Abstract :
Atherosclerotic coronary artery disease (CAD) affects both men and women and accounts for approximately
>4.5 million deaths annually in the developing countries.1 Atherogenic lipoproteins namely,
low density lipoprotein (LDL) and lipoprotein remanants promote atherosclerosis, and high density
lipoprotein (HDL) prevents it. However, in some instances increased plasma HDL concentrations can
result from reduced catabolism due to blockade in the dynamic flow of HDL lipids from peripheral tissues
to the liver. In such a scenario, measuring HDL concentration alone may not be accurate in assessing
the cardio vascular risk. With literature review, Framingham study (HDL concentrations predicting
cardiovascular risk) reveals that 40% of coronary events occurred in subjects with normal HDL
levels.2 This has fueled our search in which measuring HDL Quality, rather than Quantity, would help
in a better prediction of atherosclerotic coronary artery disease.

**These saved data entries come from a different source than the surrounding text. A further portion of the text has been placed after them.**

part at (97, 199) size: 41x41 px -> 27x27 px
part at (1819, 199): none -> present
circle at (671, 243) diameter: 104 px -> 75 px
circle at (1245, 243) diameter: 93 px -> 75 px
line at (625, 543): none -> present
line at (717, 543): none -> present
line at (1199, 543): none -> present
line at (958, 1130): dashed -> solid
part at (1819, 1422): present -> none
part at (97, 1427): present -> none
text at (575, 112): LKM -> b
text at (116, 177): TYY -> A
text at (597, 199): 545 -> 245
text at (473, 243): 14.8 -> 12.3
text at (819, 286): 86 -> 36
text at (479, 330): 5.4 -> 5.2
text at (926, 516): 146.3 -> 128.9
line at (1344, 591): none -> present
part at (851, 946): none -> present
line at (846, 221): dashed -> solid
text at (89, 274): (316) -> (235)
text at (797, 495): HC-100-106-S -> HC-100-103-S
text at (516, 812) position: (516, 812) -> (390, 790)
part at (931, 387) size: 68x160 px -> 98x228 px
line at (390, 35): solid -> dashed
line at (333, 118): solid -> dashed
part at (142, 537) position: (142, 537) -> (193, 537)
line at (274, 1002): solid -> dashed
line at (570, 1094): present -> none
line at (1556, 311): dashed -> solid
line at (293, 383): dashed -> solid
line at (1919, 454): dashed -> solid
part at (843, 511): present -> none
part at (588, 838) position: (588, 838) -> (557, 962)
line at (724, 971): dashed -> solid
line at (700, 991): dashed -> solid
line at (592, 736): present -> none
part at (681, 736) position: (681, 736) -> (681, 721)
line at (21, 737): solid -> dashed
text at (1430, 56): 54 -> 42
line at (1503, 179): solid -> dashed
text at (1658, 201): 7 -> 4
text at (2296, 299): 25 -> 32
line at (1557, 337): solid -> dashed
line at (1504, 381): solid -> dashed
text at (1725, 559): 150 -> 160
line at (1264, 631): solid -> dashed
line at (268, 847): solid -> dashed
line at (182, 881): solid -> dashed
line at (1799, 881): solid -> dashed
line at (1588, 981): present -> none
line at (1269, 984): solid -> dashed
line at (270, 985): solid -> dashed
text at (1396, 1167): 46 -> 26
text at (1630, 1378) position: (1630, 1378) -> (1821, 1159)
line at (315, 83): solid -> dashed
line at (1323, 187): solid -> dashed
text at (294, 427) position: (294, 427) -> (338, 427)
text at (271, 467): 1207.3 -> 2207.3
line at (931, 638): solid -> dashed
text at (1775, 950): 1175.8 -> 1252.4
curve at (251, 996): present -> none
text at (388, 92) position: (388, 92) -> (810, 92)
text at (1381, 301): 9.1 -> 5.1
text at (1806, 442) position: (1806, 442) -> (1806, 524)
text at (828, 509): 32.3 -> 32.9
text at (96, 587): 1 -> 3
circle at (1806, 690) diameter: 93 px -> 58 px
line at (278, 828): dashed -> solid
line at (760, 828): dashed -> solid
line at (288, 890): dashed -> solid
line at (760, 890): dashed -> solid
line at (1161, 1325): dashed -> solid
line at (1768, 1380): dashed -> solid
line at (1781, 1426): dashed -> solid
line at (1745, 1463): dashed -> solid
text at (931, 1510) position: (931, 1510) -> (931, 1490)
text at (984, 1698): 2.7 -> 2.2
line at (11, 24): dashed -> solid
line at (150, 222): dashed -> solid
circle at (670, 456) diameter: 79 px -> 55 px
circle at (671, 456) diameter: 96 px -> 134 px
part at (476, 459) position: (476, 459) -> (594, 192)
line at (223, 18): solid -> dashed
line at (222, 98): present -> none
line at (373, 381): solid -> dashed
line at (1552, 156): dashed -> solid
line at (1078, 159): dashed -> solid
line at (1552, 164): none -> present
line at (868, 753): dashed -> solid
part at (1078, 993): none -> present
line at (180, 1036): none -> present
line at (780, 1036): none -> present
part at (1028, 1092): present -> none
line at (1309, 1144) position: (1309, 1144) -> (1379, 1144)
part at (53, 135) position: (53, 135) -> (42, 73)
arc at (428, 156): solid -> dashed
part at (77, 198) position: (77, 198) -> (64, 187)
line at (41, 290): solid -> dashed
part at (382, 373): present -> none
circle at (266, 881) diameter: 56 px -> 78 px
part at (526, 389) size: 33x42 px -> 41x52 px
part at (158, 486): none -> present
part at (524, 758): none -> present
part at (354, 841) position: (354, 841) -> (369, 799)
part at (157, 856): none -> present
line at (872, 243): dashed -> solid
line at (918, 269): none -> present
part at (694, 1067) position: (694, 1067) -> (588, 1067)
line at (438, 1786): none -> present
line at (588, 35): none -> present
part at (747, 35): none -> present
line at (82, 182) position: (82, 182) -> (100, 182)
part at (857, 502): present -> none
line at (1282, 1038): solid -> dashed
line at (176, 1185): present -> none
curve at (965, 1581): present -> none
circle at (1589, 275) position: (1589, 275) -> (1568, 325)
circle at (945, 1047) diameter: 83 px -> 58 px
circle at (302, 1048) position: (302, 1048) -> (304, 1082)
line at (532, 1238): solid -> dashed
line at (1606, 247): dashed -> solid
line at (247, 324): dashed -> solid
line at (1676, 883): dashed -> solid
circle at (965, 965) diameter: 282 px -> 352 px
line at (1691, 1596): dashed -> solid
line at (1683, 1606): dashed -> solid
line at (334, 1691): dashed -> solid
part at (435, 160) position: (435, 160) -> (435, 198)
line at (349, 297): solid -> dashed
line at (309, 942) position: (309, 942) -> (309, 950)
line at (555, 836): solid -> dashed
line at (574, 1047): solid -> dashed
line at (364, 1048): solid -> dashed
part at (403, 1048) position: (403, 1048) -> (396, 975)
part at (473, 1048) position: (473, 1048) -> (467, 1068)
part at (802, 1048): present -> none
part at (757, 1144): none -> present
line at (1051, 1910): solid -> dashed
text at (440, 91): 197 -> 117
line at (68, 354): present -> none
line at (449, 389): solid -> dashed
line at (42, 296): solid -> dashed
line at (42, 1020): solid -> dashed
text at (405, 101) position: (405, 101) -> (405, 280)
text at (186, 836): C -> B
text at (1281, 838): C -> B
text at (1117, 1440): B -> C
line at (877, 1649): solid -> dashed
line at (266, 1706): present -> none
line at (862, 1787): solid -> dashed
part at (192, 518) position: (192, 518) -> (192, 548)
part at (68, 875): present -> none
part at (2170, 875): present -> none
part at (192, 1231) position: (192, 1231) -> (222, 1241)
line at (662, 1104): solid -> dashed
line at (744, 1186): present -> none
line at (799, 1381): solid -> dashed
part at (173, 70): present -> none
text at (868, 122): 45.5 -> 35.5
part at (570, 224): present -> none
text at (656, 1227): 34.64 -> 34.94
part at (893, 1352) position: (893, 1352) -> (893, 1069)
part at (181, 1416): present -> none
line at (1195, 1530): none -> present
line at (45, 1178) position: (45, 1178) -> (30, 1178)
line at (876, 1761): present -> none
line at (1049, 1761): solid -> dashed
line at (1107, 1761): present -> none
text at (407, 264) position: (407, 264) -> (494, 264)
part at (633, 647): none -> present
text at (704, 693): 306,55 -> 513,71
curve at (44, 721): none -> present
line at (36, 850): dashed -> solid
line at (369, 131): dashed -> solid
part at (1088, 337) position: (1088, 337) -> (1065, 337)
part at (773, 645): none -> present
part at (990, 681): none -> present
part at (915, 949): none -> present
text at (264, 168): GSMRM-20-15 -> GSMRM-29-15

High density lipoprotein is believed to have two important functions affecting the occurrence of
atherosclerosis. One function is called reverse cholesterol transport, which may be conceptualized
in terms of cholesterol efflux from the arterial macrophages. The lipid deposited at the site of
atherosclerotic lesions are removed and transported to the liver or other cholesterol metabolizing
tissues for catabolism. This involves specific transporters like ABC transporter A1 (ABCA1) and
ABCG1.3
The other function of HDL is antioxidant/anti inflammatory property. Apo A1 is important in determining
the antioxidant role of HDL by protecting against oxidation of LDL. The presence of antioxidant
enzymes on HDL such as paraoxonase and acetyl hydrolase platelet activating factor were found to
prevent the formation of oxidized LDL. It has been suggested that HDL has evolved as part of the innate
immune system. High density lipoprotein also stimulates endothelial nitric oxide synthase
(eNOS), diminish endothelial dysfunction, and thereby retard the process of atherosclerosis.4 In addition,
HDL stimulates glucose uptake and fatty acid oxidation, decrease insulin resistance, and increase
the insulin secretion by the pancreas.
Dodani and colleagues have reported that 70% of south Asian immigrants with subclinical CAD
has dysfunctional HDL compared to controls.5 Cell based assay which require endothelial cells,
smooth muscle cells and monocytes were originally used for the measurement of dysfunctional
HDL. Recently, cell-free assay, which is a rapid diagnostic test for the detection of dysfunctional
HDL has been developed. The test measures the ability of HDL in preventing the formation of oxidized
phospholipids. The HDL inflammatory index can be calculated by normalizing the cell-free
assay values. According anti-inflammatory index, HDL can be classified into proinflammatory or
anti inflammatory one. Studies have documented in subjects with high HDL an inflammatory index
to classify it as pro inflammatory i.e dysfunctional and this assay allows the identification of individuals
at high risk.6
Concentration of HDL in plasma is an individual risk predictor. However, the association of atherosclerotic
coronary artery disease with dysfunctional HDL has been proven in many studies. The
measurement of HDL alone might be a true predictive of coronary artery diseases. The association of
HDL concentration and the disease seem to depend on whether or not HDL is proinflammatory. Further
large scale research is required to establish such an association.